Sempre più spesso l’innovazione nasce da processi ancora più diretti e guidati. «Anche noi siamo un collider, un acceleratore di persone, di idee» afferma Sergio Bertolucci, cofondatore di IdeaSquare, davanti a una trentina di ragazzi provenienti dall’Emilia Romagna per partecipare a Cbi, programma di open innovation. «Ogni anno accogliamo mille Cbi da tutto il mondo: studenti con formazione diversa vengono qui per pensare in grande, out of the box e trovare nuovi soluzioni» aggiunge Bertolucci, ex direttore ricerca del Cern e professore di fisica all’Università di Bologna. Contribuirà a creare presso l’ateneo emiliano una Design Factory, un polo di una rete mondiale di centri di open innovation. «A IdeaSquare abbiamo voluto rendere bidirezionale il trasferimento della conoscenza - spiega Bertolucci - creando un ponte tra il laboratorio di ricerca e la società: volevamo un luogo per accogliere le domande dall’esterno e vedere se avevamo le risposte. Ciò significa aprirsi anche all’ interno alla possibilità che le tecnologie possano essere applicabili ad ambiti diversi rispetto a quelli in cui sono state pensate. E poi il progetto educativo come Cbi che insegna agli studenti, mescolati per formazione e provenienza, a confrontarsi con sfide impossibili per arrivare a concretizzare un prototipo».

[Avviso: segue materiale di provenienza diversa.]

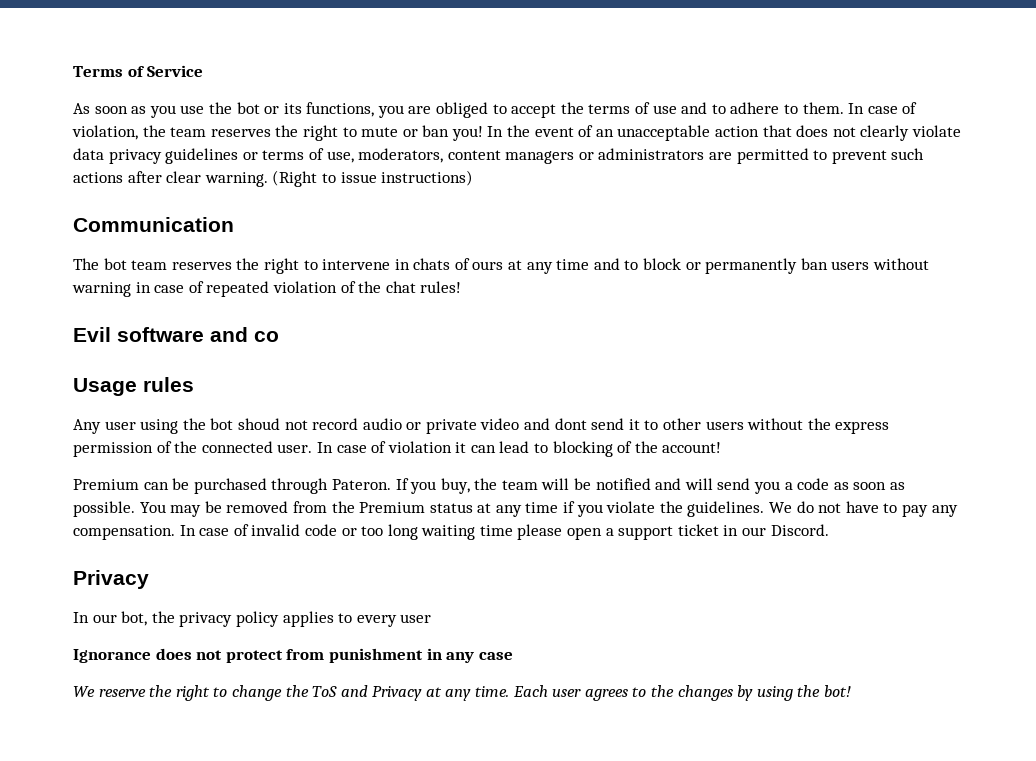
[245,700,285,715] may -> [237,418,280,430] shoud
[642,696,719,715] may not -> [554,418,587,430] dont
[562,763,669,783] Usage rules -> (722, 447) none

IdeaSquare è stato anche l’incubatore di quello che è Attract, un progetto di ricerca da 20 milioni di euro finanziato dalla Ue che vuole creare un ecosistema europeo di ricerca di base e industria in ambito tecnologico. Lo slogan è «dall’open science all’open innovation». Un approccio che è molto richiesto dalle aziende: «C’è ormai la presa di coscienza che non tutte le persone intelligenti e le skill possano essere interne all’impresa» spiega Matteo Vignoli, direttore open innovation program di Almacube e che da anni organizza Cbi al Cern. «Le organizzazioni sono concentrate su quello che stanno facendo ora - aggiunge Vignoli, che insegna innovation design a Unimore - mentre esplorare altri mondi li aiuta a comprendere ciò che magari potranno fare domani, in termini di prodotto e di servizi. In questi processo con il metodo del design thinking portiamo dentro all’azienda punti di vista esterni e lenti che fanno riferimento a discipline diverse».